After the highs of putting up 212 points in 265 junior games in the Ontario Hockey League (OHL) and being an American Hockey League (AHL) All-Star, Sanguinetti had just two goals and four assists in 45 NHL games.
“As a first-round pick, you obviously want to prove to people that you’re an NHL player,” Sanguinetti said. “More than anything, with the experience, you kind of realize it’s not as easy as everybody thinks.”
It looked easy for Sanguinetti growing up playing for O’Brien’s New Jersey Rockets and then in the OHL. As Butler put it, Sanguinetti “checked off all the boxes” as a dominant offensive defenseman who could quarterback the power play and fill the role of the modern-day puck-mover.
Even in the AHL, Sanguinetti showed off his offensive prowess. Hartford assistant and former NHL defenseman J.J. Daigneault raved about Sanguinetti’s skating, hands, wrist shot and hockey IQ, but said: “Maybe sometimes I think he was thinking offense too much.”
Sanguinetti and his now-wife, Sarah, moved to Russia in 2013 as he tried playing in the Kontinental Hockey League. That 15-game experiment with Atlant Mytishchi gave Sanguinetti confidence in his defensive game, but when he tried the NHL once more, he played two more AHL seasons and did not make it back.

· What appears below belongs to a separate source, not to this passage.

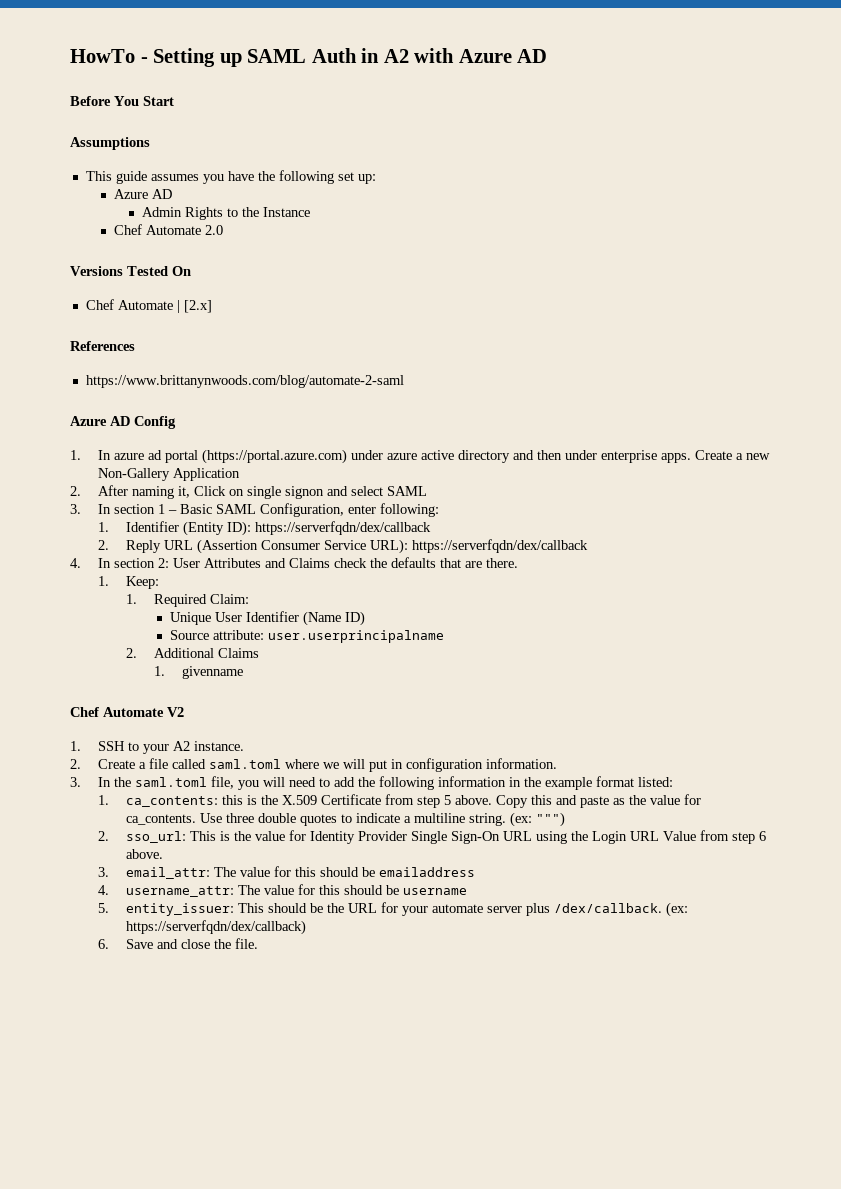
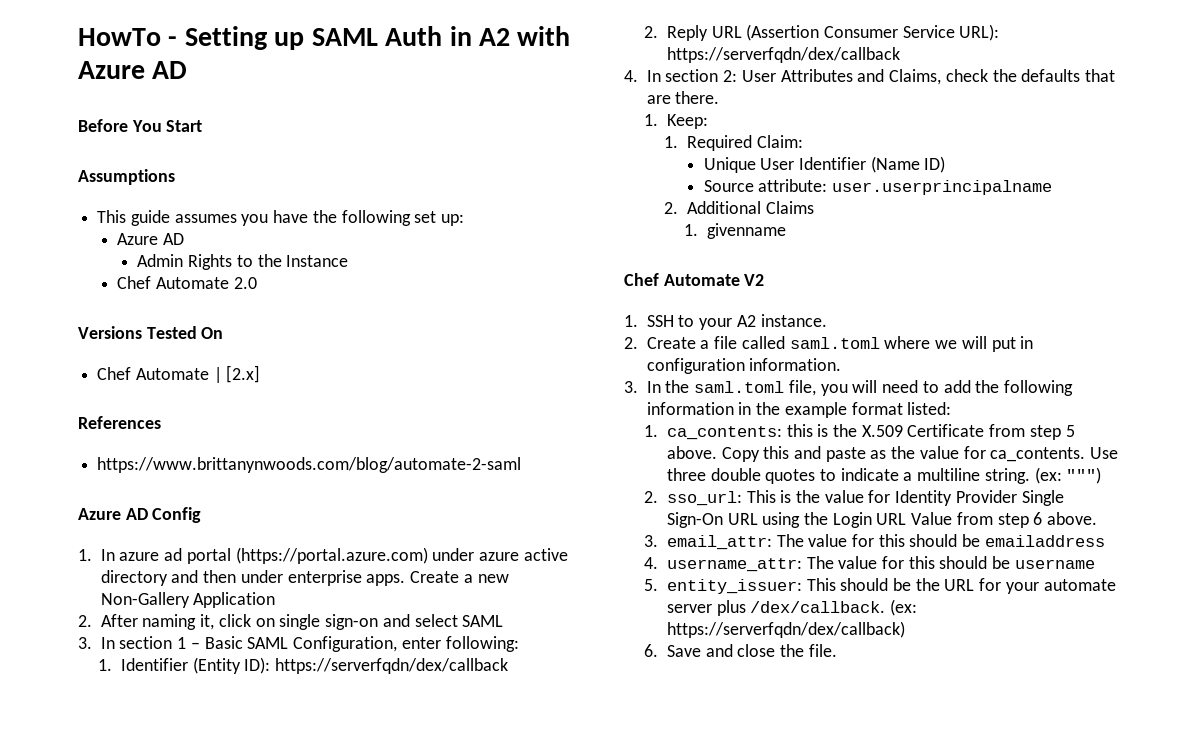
[193,486,226,496] Click -> [218,614,251,627] click
[284,486,324,499] signon -> [325,614,379,630] sign-on
[288,558,330,568] Claims -> [889,69,942,85] Claims,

Moving back overseas, this time to Switzerland, proved an easier adjustment than he imagined. The smooth-skating Sanguinetti looked right at home on the wider, international-sized ice, piling up the points and earning a strong report from the Rangers’ European scout and praise from his new coach.
Sanguinetti’s play in Europe caught the attention of US Olympic general manager Jim Johannson, and Sanguinetti will play for the US at the Deutschland Cup from Friday to Sunday as an audition for South Korea.
Sanguinetti is at peace with his whirlwind, unconventional route. O’Brien, who Sanguinetti considers the biggest influence on his career, is proud of the appreciative man he has become and that he “never buried anybody” about things not going as planned.
However, Sanguinetti’s career is far from over. While Sanguinetti turns 30 in February next year, O’Brien says that playing fewer games in Europe makes him more like a 26-year-old, and several coaches and scouts figure he could get another chance in the NHL next season, especially if he plays well at the Olympics.
“With the way the NHL is going, they’re looking for those puck-moving defensemen joining the play type of players,” said Mike Stothers, who coached Sanguinetti for three OHL seasons. “He’s certainly not old. He’s basically just maturing into what could be a very steady and reliable defenseman.”